- **Document text**:
··········

Principle:Apache Airflow DagRun Creation
| Knowledge Sources | |
|---|---|
| Domains | Scheduling, Workflow_Orchestration |
| Last Updated | 2026-02-08 00:00 GMT |
Overview
The process by which the scheduler evaluates DAG timetables and creates DagRun instances to trigger task execution.
Description
DagRun Creation is the core scheduling decision process. The SchedulerJobRunner continuously evaluates each active DAG's timetable to determine if a new run should be created. A DagRun represents a single invocation of a DAG at a specific logical date, with an associated data interval. The scheduler respects constraints like max_active_runs, catchup settings, and pool availability when creating runs. DagRuns can also be created manually (triggered) or as backfills.
Usage
This principle governs all automated scheduling in Airflow. Understanding DagRun creation is essential for debugging scheduling issues, managing backfills, and tuning scheduler performance.

··········

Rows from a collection

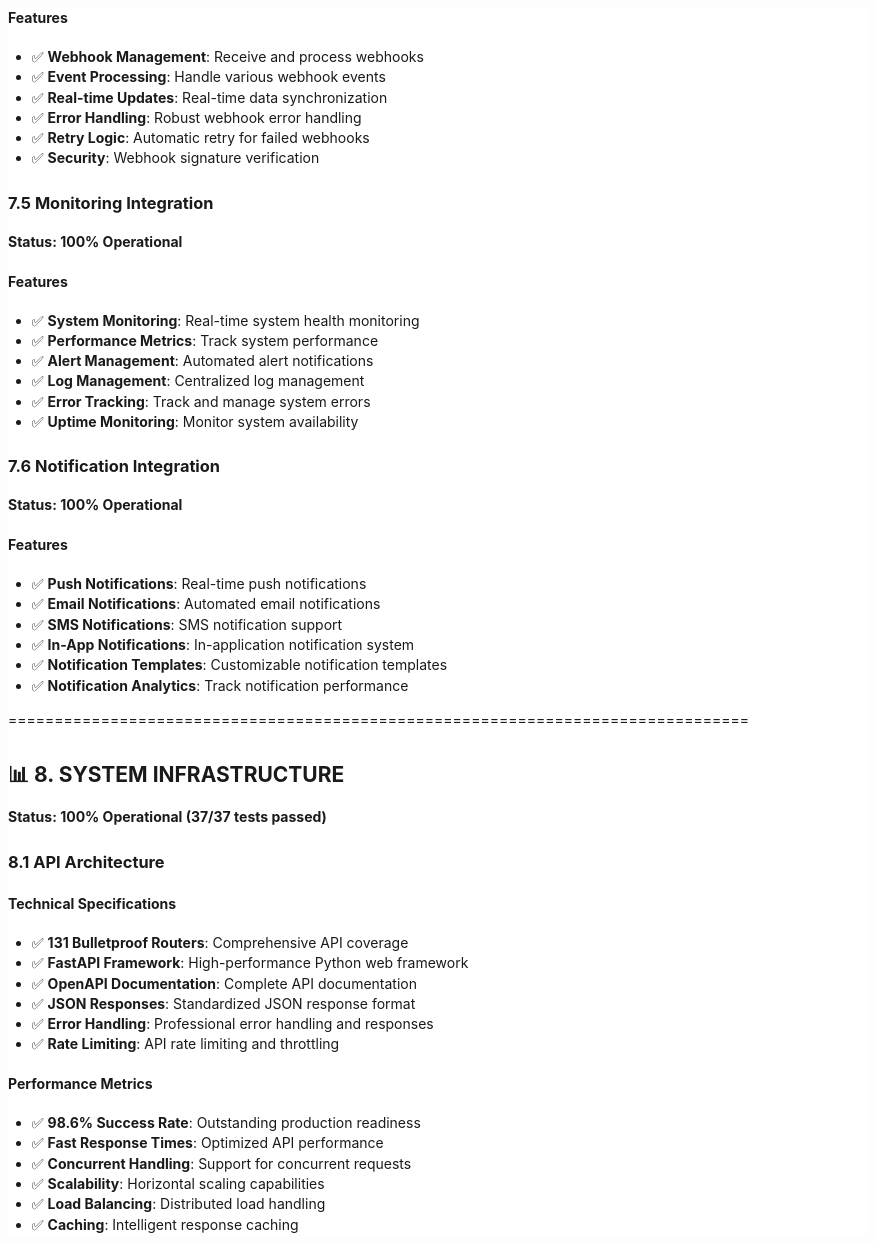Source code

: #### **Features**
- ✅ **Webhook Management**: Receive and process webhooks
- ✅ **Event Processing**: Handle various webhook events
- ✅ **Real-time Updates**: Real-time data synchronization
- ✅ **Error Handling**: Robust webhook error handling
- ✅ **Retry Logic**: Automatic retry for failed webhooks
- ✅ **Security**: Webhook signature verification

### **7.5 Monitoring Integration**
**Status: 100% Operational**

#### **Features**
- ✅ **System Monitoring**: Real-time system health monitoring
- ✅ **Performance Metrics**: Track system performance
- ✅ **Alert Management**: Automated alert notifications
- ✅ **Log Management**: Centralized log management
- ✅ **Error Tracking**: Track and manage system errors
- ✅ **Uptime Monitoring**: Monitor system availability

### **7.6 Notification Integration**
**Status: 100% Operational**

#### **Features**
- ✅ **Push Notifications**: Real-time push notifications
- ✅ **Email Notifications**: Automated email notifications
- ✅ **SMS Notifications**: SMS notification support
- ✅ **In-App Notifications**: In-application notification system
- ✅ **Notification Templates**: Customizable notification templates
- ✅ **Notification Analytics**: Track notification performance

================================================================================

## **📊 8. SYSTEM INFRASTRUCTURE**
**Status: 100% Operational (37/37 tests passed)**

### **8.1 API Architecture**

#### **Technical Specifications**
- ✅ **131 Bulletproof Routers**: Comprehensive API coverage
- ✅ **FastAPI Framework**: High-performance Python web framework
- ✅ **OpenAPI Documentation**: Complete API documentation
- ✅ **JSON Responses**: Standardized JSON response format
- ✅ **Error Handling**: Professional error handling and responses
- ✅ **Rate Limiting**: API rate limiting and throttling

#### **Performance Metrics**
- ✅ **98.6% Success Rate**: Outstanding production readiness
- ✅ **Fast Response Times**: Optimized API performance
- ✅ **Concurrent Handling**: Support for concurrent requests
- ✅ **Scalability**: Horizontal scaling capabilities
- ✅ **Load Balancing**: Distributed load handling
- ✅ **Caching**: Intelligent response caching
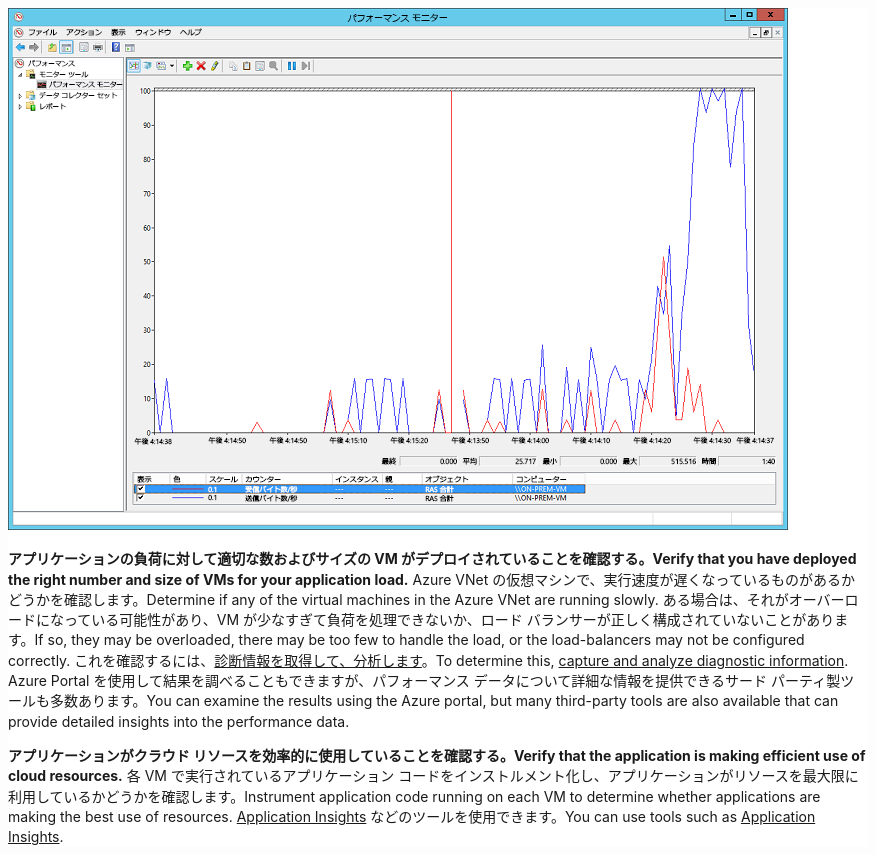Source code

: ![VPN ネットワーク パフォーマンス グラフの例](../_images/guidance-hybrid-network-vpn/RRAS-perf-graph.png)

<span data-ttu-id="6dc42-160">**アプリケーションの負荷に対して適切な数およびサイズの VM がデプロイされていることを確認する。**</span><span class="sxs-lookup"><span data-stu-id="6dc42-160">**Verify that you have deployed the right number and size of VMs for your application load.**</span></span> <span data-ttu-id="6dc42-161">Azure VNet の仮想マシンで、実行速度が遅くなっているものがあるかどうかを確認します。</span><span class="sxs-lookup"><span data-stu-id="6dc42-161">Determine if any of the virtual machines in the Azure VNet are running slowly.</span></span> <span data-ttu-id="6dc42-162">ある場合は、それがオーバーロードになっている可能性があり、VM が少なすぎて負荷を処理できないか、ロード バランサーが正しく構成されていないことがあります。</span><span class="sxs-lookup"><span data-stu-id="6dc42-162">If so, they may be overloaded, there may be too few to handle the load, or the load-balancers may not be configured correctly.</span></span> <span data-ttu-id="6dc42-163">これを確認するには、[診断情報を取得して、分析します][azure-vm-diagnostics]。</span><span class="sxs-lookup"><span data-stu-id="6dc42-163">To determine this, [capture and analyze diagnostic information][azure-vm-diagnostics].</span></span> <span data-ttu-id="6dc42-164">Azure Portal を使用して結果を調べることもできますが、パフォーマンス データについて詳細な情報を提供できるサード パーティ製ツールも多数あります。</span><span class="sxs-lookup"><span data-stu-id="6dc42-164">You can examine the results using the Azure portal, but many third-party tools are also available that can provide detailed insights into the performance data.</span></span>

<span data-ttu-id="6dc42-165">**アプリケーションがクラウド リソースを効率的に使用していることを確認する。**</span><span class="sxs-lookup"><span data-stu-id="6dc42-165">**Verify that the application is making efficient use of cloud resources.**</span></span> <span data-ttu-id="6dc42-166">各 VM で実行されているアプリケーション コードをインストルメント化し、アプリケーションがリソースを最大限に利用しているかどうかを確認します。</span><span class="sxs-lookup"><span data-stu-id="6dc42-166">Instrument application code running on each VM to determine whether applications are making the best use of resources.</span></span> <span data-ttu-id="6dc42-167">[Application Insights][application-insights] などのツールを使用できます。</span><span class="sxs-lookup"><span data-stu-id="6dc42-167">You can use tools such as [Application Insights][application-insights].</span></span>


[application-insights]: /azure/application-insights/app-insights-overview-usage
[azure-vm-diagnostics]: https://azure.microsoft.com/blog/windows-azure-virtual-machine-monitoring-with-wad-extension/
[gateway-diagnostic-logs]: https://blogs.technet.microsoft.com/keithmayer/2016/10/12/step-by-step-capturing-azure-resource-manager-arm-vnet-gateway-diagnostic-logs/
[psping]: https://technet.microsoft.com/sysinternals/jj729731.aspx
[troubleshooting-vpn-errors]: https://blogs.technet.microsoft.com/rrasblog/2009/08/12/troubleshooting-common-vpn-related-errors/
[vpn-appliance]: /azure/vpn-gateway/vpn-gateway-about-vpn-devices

··········

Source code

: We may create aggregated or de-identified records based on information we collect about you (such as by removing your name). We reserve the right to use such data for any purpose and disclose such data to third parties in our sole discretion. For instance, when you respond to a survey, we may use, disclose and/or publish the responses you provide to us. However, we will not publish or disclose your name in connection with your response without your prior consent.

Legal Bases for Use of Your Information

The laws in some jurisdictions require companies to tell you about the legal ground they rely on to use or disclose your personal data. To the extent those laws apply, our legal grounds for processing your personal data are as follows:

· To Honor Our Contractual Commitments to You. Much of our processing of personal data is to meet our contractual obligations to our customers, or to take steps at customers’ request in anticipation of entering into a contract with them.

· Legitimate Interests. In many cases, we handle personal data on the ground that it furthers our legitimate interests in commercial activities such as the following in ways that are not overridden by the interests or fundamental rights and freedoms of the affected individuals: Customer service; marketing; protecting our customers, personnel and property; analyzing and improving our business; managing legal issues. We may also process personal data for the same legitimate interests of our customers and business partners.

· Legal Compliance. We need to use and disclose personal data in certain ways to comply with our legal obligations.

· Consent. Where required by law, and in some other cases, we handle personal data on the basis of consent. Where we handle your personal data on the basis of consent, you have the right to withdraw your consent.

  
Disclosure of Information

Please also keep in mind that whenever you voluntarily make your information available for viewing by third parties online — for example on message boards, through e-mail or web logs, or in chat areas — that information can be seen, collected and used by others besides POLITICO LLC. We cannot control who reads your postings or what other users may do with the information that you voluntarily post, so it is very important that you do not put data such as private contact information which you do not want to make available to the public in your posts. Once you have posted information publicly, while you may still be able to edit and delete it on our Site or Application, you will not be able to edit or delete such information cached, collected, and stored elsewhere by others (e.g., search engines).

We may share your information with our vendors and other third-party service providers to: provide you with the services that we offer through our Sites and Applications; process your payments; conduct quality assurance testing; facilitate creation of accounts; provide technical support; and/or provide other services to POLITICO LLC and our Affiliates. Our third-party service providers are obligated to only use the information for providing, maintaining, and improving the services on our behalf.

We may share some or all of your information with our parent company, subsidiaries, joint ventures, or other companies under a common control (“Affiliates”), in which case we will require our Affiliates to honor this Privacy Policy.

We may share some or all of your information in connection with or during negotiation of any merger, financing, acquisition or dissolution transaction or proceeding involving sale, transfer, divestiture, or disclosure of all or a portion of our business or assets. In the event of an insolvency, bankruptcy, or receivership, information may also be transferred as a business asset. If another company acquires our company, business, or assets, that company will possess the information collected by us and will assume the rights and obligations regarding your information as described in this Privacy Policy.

··········

- **Required work**:
1. Reproduce the DagRun creation text word for word from "Principle:Apache Airflow DagRun" to "trigger task execution.".
2. Carry on the DagRun creation text from the point where it stops.

- **Answers for each item**:
1.
Principle:Apache Airflow DagRun Creation
| Knowledge Sources | |
|---|---|
| Domains | Scheduling, Workflow_Orchestration |
| Last Updated | 2026-02-08 00:00 GMT |
Overview
The process by which the scheduler evaluates DAG timetables and creates DagRun instances to trigger task execution.

2.
Theoretical Basis
Scheduling Decision:
# Pseudo-code for scheduler main loop
def scheduler_loop():
for dag in active_dags:
if dag.active_runs < dag.max_active_runs:
info = dag.timetable.next_dagrun_info(
last_automated_data_interval=dag.last_run.data_interval,
restriction=TimeRestriction(dag.start_date, dag.end_date, dag.catchup),
)
if info and now() >= info.run_after:
create_dagrun(dag, info)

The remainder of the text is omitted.